The folks over at Participate.net have put up a good page to go along with their movie Syriana: Oil Change. Read through the blog and you’ll see various mentions of peak oil:

A campaign to reduce our dependence on oil Inspired by the film Syriana Oil addiction. It saps America’s economic strength, pollutes our environment, and jeopardizes national security. Breaking that addiction begins with the choices we make as individuals. Instead of oil dependence, let’s choose Oil Change!

Writing for the Arizona Daily Star Matthew Simmons and Stewart Udall Time to discard fifty years of energy myths

This summer’s hurricanes have triggered the most serious energy emergency in the nation’s history. With gasoline, natural gas and heating oil at near-record highs, many families face the chilly prospect of much higher energy bills in the future. The entire economy is at risk, but airlines, tourism, farmers, small business, seniors and the poor are particularly threatened.

Katrina and Rita ravaged the Gulf of Mexico’s petroleum infrastructure, but a larger, more daunting crisis was already on the horizon.

To craft an intelligent response, we must begin by discarding 50 years of energy myths. Because our continent had huge reserves of oil, coal and natural gas, Americans have nurtured a set of energy illusions that have now come home, in biblical fashion, to haunt us.

The most dangerous myth is that cheap energy is our birthright, that the well would never run dry.
This illusion was born in the early 1950s, when U.S. oil fields provided two-thirds of the planet’s petroleum. Oil was so abundant that domestic producers were required to curtail production to prevent a price collapse. For lack of a market, large plumes of natural gas, now our most precious heating fuel, were flared into the sky.

And atomic energy, the new kid on the block, promised an infinite supply of almost-free electricity. In this euphoric moment, our nation began to fashion a new way of living unlike anything ever seen on the planet.
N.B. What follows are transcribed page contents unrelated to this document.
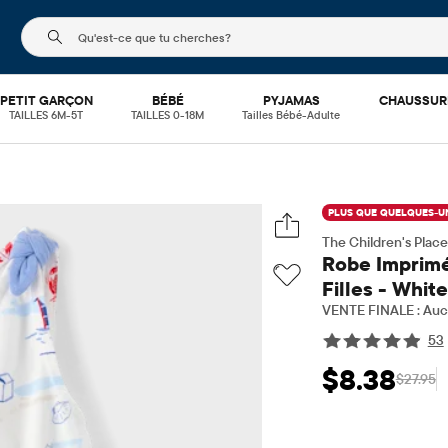
Le champ de recherche ci-dessous filtre les recherch
PETIT GARÇON
BÉBÉ
PYJAMAS
CHAUSSUR
TAILLES 6M-5T
TAILLES 0-18M
Tailles Bébé-Adulte
PLUS QUE QUELQUES-UN
The Children's Place
Robe Imprimé
Filles - White
VENTE FINALE : Aucu
53
$8.38
$27.95
Prix ​​de vente: $8
Prix 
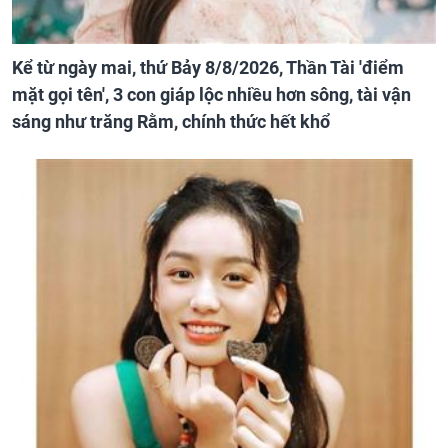
Kể từ ngày mai, thứ Bảy 8/8/2026, Thần Tài 'điểm
mặt gọi tên', 3 con giáp lộc nhiều hơn sông, tài vận
sáng như trăng Rằm, chính thức hết khổ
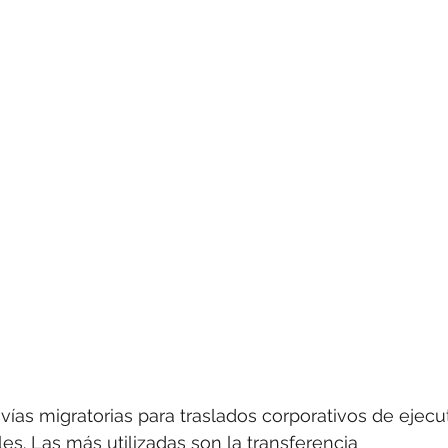
ías migratorias para traslados corporativos de ejecu
es. Las más utilizadas son la transferencia 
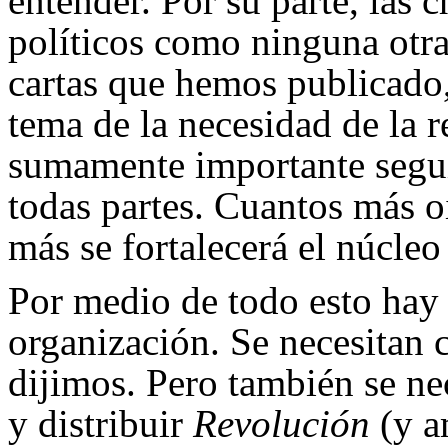
entender. Por su parte, las 
políticos como ninguna otra
cartas que hemos publicado
tema de la necesidad de la 
sumamente importante segui
todas partes. Cuantos más oi
más se fortalecerá el núcleo 
Por medio de todo esto hay q
organización. Se necesitan 
dijimos. Pero también se nec
y distribuir
Revolución
(y am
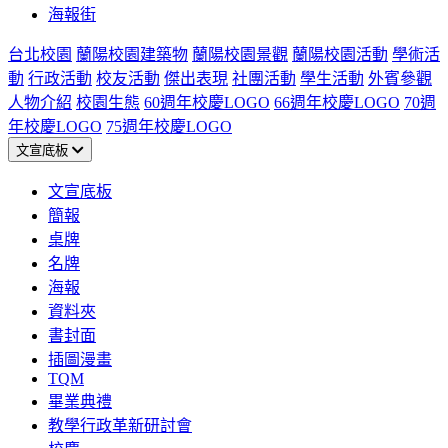
海報街
台北校園
蘭陽校園建築物
蘭陽校園景觀
蘭陽校園活動
學術活
動
行政活動
校友活動
傑出表現
社團活動
學生活動
外賓參觀
人物介紹
校園生態
60週年校慶LOGO
66週年校慶LOGO
70週
年校慶LOGO
75週年校慶LOGO
文宣底板
文宣底板
簡報
桌牌
名牌
海報
資料夾
書封面
插圖漫畫
TQM
畢業典禮
教學行政革新研討會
For a half century, we designed skyscrapers, autos, cities and houses on the assumption that energy would remain inexpensive. In the ’50s, we invented the suburb, the shopping center and the Interstate Highway System. In the ’60s we bought Mustangs. In the ’70s we visited the moon, and in the ’80s we built the world’s most powerful military. Between 1950 and 2005, the country’s population doubled and the economy grew sixfold.

Then there’s this by Patrice Hill over at the Washington Times: Speculation surrounds oil peak. It’s short and overly optimistic but it is coverage of the issue.

Thanksgiving marked the day that some analysts thought global oil production would have reached its peak, ushering in a new era of fuel shortages.

These petro-pessimists were using the same formula as the one that accurately predicted the apex of U.S. oil production in 1970.